Note the large, cow-sized gap at left

About 0.6 miles from the parking area, FR 106D passes Hickey Tanks (plural because two tanks are located close together at the site) at an unsigned fork in the road (right). The forest road continues by way of the right fork. The left fork just provides access to the tanks.

Approximately 0.4 miles west of Hickey Tanks, we came to another fork in the road. Here FR 106D turns to the left (south) and continues to Mingus Tank, passing the turnoff to Hickey Mountain on the way. Leaving FR 106D at this point, we continued straight ahead, now on FR 106E and, after another 0.2 miles, arrived at the junction with FR 9710W which leads down the mountain to end at Little Tank (just above Turkey Tank) where the old unnamed road starts. We usually refer to area where FR 9710W ends as Turkey Tank, although it is actually located at the much smaller Little Tank. I suppose that is because Turkey Tank, located about 0.2 miles to the east, is the more prominent landmark. This figure (below) shows the end of FR 9710W at Little Tank; it also shows Turkey Tank and Martin Canyon Tank.

End of FR 9710W at Little Tank near Turkey Tank
The group of hikers who had started their hike at Woodchute Trailhead would continue along the old unnamed road to its end at a tank located on the ridge above Martin Canyon and then would return by the same route. The smaller group (George Everman, Gary Jacobson, Donna Goodman and the author), having driven this far would park and follow the same path as the other group to the end of the old road. However, instead of returning by the same route, we would bushwhack our way down the ridge into Martin Canyon and follow Martin Canyon Trail #103 back to where we had parked at the end of FR 9710W. Because our small group would do some bushwhacking we referred to ourselves as the “bushwhackers.”

For it's first 1.2 miles the old road, starting at Little Tank, curved gently around the upper watershed of Little Coyote Canyon. As we hiked along we wondered where the canyon got its name. Since it appears to be a bit larger than Coyote Canyon, the next canyon to the south, we finally decided it must have been named after a small coyote. It was a bit hazy and the normally great view out across Prescott Valley was obscured. Closer in, other than a sad looking cactus or two, I didn't note any flowers along the way. Meanwhile, a brisk, chilly wind was blowing and becoming ever stronger as we moved along, so we really didn't spend a lot of time looking around.

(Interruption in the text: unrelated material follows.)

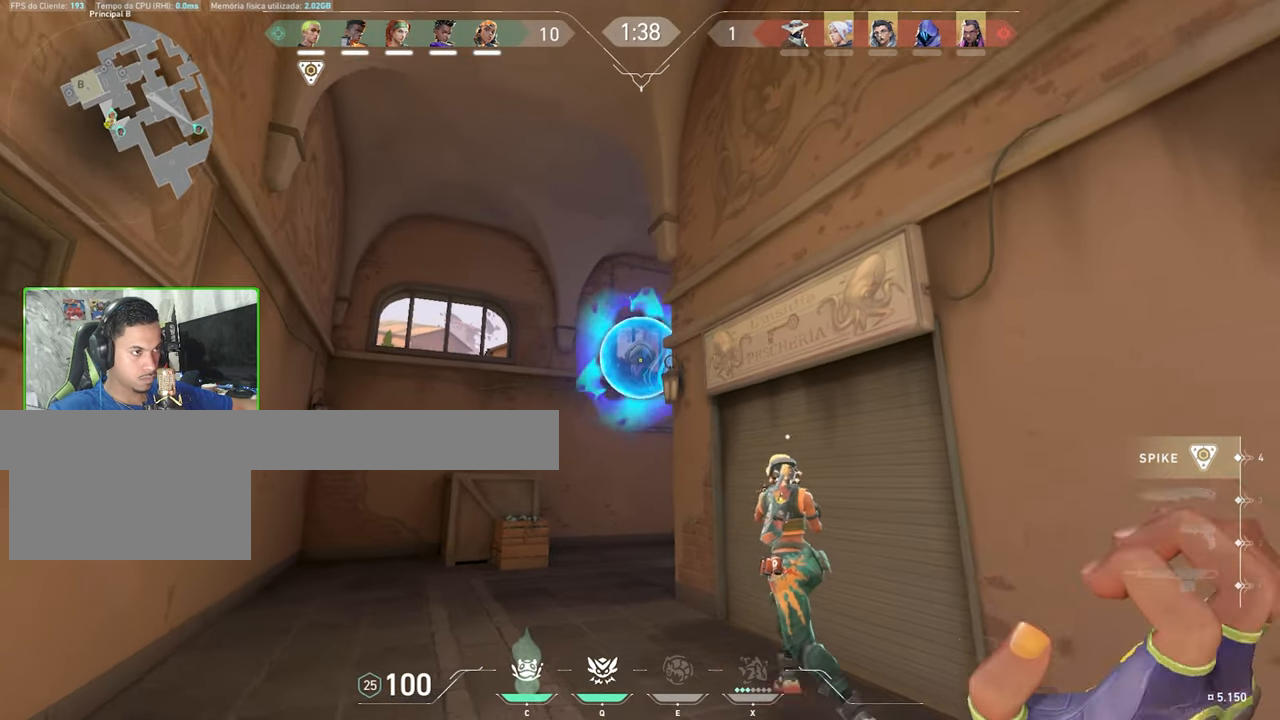
{"keys": ["a"], "mouse": [], "mouse_move": "still", "events": [[17, "c", "up"], [84, "w", "up"], [117, "a", "down"]]}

As we passed between a lofty 7280 foot peak on the right and a smaller 6920 foot one on the left, leaving the Little Coyote Canyon watershed behind, we could see a saddle in the ridge on our right that formed the south rim of Martin Canyon.

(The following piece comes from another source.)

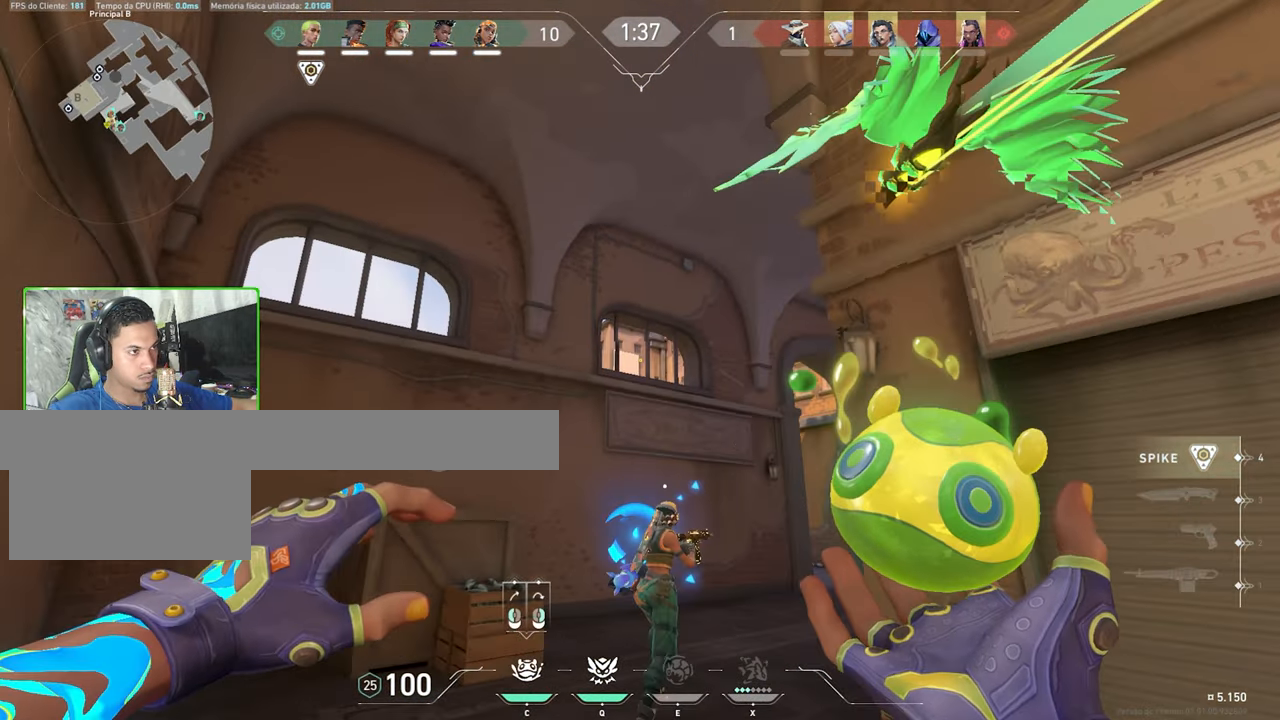
{"keys": [], "mouse": [], "mouse_move": "still", "events": [[84, "a", "up"]]}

Gap in the ridge after we left the upper Little Coyote Canyon watershed

The end of the road we were following lay at a tank located partway up the eastern shoulder of that saddle. The distance along the road from Little Tank to the unnamed tank in the saddle is 1.8 miles.

The main group of hikers turned back at this point while the so called “bushwhackers “ followed a faint old cow down into Martin Canyon to connect with Trail 103 at the bottom. I had followed that faint old trail for a short distance when we did the scouting hike and then had sketched a probable course for it the rest of the way down the slope, basically just using contour lines to draw a track along what appeared to be the easiest slope.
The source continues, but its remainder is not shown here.